Your instructions: Please answer from the text on Behringer's Wing mixer: which mixer does it name as Wing's predecessor?

Excerpted text:
After multiple online teasers, today Behringer have revealed Wing, a new digital mixer which, if it shakes up the market as much as its predecessor, the X32 did promises to be a very significant product. While the details aren’t yet announced, in a video over at the Musictribe community site there is enough information for us to draw at least some conclusions.
Quote from Uli Behringer On LinkedIn
“A big hug to all our amazing customers for supporting us in the past 30 years and congratulations to our German Innovation team for delivering this wonderful console and all other teams who have contributed in such an amazing manner. I couldn't be more proud of you. Best of all, we'll start shipping from our factory next month.”

Record set:
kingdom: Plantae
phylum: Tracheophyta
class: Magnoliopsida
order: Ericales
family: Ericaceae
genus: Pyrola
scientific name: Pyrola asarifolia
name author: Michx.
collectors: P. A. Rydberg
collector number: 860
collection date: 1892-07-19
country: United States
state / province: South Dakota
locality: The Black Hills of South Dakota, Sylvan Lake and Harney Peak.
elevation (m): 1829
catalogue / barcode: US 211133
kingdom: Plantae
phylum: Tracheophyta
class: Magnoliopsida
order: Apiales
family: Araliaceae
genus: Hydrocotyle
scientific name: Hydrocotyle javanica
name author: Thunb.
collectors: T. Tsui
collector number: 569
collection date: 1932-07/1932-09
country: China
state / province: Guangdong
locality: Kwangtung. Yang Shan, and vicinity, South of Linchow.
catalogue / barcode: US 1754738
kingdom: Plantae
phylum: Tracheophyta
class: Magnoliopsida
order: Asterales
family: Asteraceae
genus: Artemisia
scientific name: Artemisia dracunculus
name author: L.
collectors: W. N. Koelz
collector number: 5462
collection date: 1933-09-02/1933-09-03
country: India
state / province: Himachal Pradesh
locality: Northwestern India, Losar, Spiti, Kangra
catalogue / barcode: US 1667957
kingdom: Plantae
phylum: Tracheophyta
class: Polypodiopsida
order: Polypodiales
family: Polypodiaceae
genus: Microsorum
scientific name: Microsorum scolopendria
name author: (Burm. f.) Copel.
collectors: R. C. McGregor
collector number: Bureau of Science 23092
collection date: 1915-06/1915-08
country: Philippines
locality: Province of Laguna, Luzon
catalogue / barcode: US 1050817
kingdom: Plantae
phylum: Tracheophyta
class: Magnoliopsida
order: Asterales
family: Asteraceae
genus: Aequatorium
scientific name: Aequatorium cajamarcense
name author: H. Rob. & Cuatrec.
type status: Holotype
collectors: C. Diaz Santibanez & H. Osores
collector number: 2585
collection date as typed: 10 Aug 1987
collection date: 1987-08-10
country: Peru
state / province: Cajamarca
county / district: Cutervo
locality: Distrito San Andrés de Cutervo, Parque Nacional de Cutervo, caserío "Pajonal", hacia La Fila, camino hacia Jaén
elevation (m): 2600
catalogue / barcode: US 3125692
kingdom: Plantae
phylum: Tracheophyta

Response box: The X32.